Il y avait le soleil sur mes bras couverts d’indice 50. Le sable chaud qui me limait le trou du cul de l’intérieur et je m’en plaignais. De ça, de la chaleur, mais putain on sait tous·tes que c’est ça que j’aime. Me plaindre et l’inconfort.
L’avenir est flou alors j’en parle pas. Si j’en parle je chiale encore et je veux être triste pour la vibe, pas pour de bon. Gâcher mes jours fériés à penser au travail et gâcher mon travail à penser à la fame et un frigo rempli. Je parle pas de l’avenir mais tu peux me spoiler, est-ce qu’à la fin je gagne ? Est-ce que je crève de faim ? Osef—mais j’espère quand même que je serai au moins bonne, le reste est optionnel.
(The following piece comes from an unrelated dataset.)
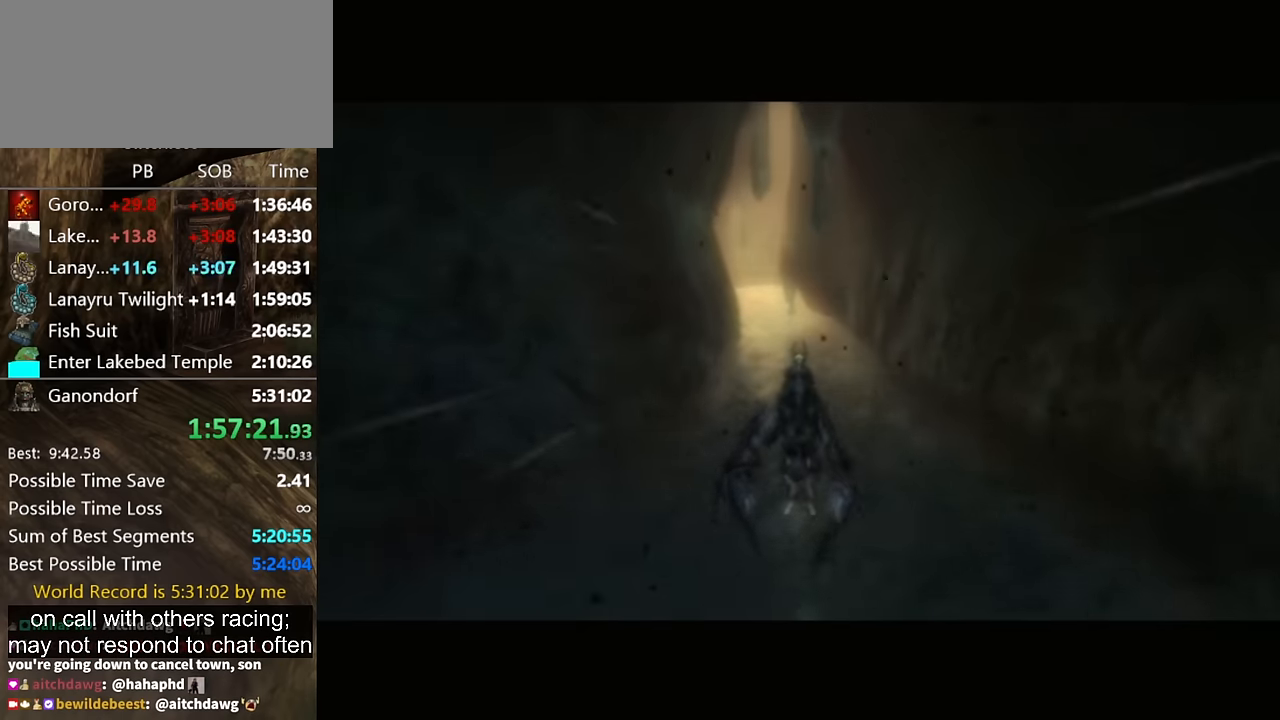
Gameplay with a controller (Nintendo layout); each line is a JSON object with the inputs held at the frame after it. "events" lists button and stick changes between this image and that frame as [ms after this image, input, new state], when the widget could be followed in between. Not read: L3 R3.
{"buttons": [], "left_stick": "center", "right_stick": "center", "events": [[267, "A", "down"], [300, "A", "up"], [467, "A", "down"], [500, "A", "up"]]}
Devant le bâtiment, quelque part dans la rue, je crois que c'était là que je t'ai vue la première fois. Je ne sais plus quand j'ai commencé à m'adresser à toi plutôt qu'à toustes celleux qui avaient, avant toi, précipité ma chute.
Le temps est passé, l’homme en hiatus, toi sur moi, serrées si fort que je souffre de la pression dans mes veines.
Tant est passé, mise en jachère imposée par un corps honteux qu’enfin je délivre du tabou de mon sexe. De la honte implosée. De ma bite. De ma verge trop grosse que jalouse les hommes. De ma bite qui les excite et les dégoute et qui me faisait craindre pour ma sécurité.
Bite. J'écris bite pour ne plus rougir de honte quand j'écris le mot sexe.